## Instructions
- a) Transcribe the part of the essay on federal environmental law starting at "It’s a daunting" and ending at "and Political Scale.".
- b) In the essay on federal environmental law, what are the Three Ps that environmentalists must brace for?
- c) Take the essay on federal environmental law further, picking up right after its final sentence.

## Selected passage

"""

It’s a daunting moment for environmentalists. Each day, it appears federal environmental law is being systematically dismantled, most aggressively by the executive branch, but with tacit support from the sitting legislature, and—with record numbers of President Trump’s judicial nominees sailing through the appointments process—likely with increasing support from the judiciary soon. Environmental advocates are grieving these losses, but we must also brace for new hurdles—and in particular, the Three Ps:Preemption, Property Rights, and Political Scale.
First, we must ensure the campaign to dismantle federal environmental law does not spill over into displacing state and local efforts to fill the void. Next we must push back against the strategic deployment of property rights to block future efforts to reinvigorate federal environmental law. Finally, we must think creatively about how to accomplish the goals of national-level environmental policy without the benefit of federal authority. This essay, a memo to environmentalists at this pivotal moment in time, reviews each of these challenges in turn.

"""

## Information provided

"""

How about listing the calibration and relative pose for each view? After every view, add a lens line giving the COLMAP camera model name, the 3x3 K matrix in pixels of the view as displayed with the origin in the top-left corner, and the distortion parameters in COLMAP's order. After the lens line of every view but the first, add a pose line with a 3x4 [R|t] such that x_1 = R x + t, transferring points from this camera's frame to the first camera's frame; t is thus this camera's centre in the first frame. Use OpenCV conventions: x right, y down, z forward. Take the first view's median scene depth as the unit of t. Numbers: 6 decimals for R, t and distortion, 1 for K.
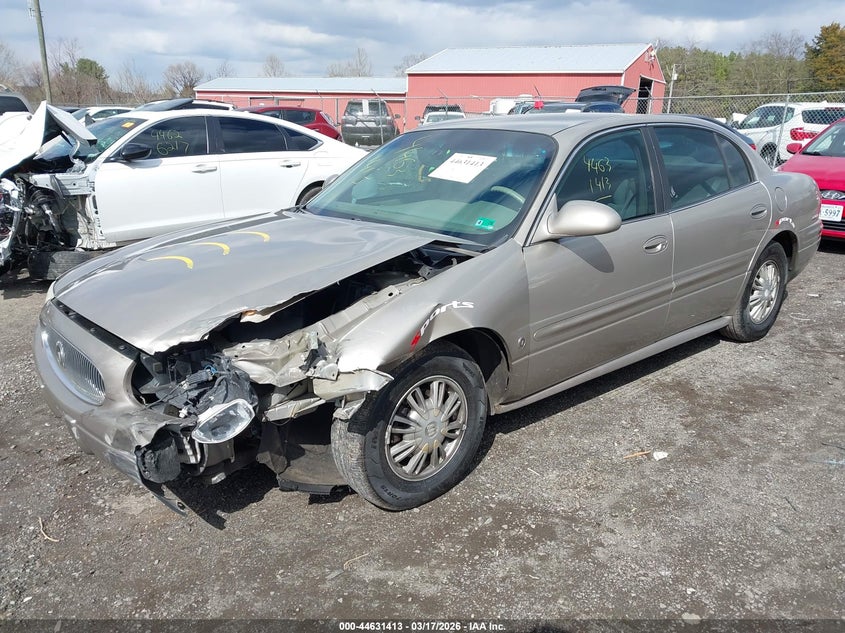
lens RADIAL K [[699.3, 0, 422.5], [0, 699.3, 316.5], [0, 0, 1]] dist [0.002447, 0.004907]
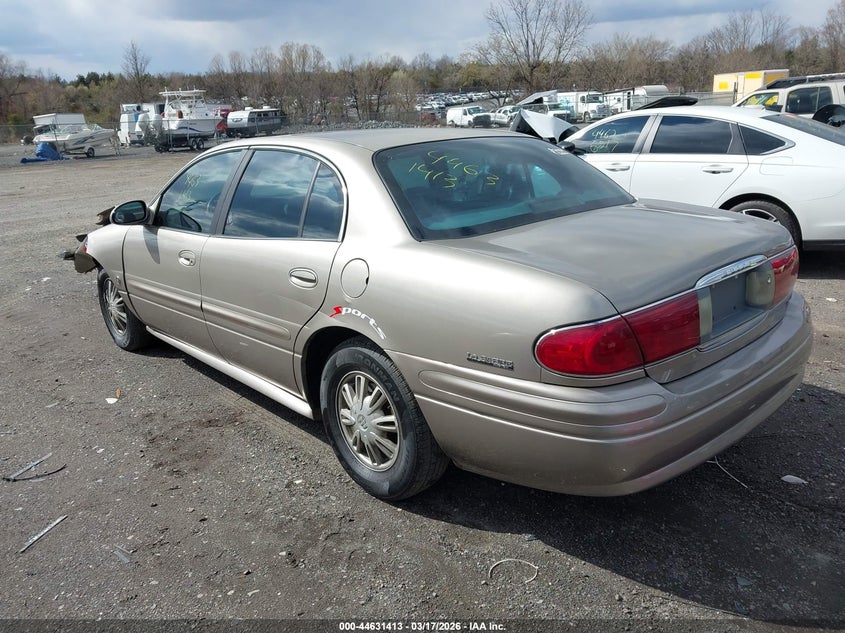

"""

## Responses by task
- a)
It’s a daunting moment for environmentalists. Each day, it appears federal environmental law is being systematically dismantled, most aggressively by the executive branch, but with tacit support from the sitting legislature, and—with record numbers of President Trump’s judicial nominees sailing through the appointments process—likely with increasing support from the judiciary soon. Environmental advocates are grieving these losses, but we must also brace for new hurdles—and in particular, the Three Ps:Preemption, Property Rights, and Political Scale.

- b) Preemption, Property Rights, and Political Scale.

- c)
Preemption. Preemption refers to the ability of a higher level of government to override contrary decisions made by a lower level of government. It matters a lot in environmental law, where important roles are played by federal, state, and local decision-makers. Federal environmental statutes often partner national and local regulators in distinct but interlocking roles within larger programs of cooperative federalism—in which the feds usually set standards and oversee compliance, while state and local actors decide how best to implement standards for local circumstances. These laws usually follow the model of “floor preemption,” establishing a federal “floor” of mandatory regulation that states may not fall below, but one that allows them to set more stringent regulations to address local concerns and preferences.
Federal environmental laws don’t usually prevent states from exceeding the federal floor, but there are exceptions—for example, automobile emissions standards. EPA has primary authority to set these standards, and states are generally forbidden from both raising and lowering them. Even so, Section 209 of the Clean Air Act authorizes California to set more stringent standards in light of its unique regional challenges—and underSection 177, other states may elect California’s stricter standard in lieu of the EPA “ceiling.” The California Waiver blunts the force of this example of “ceiling preemption,” which is relatively rare in U.S. environmental law. But with mounting hostility to environmental regulation, that could change.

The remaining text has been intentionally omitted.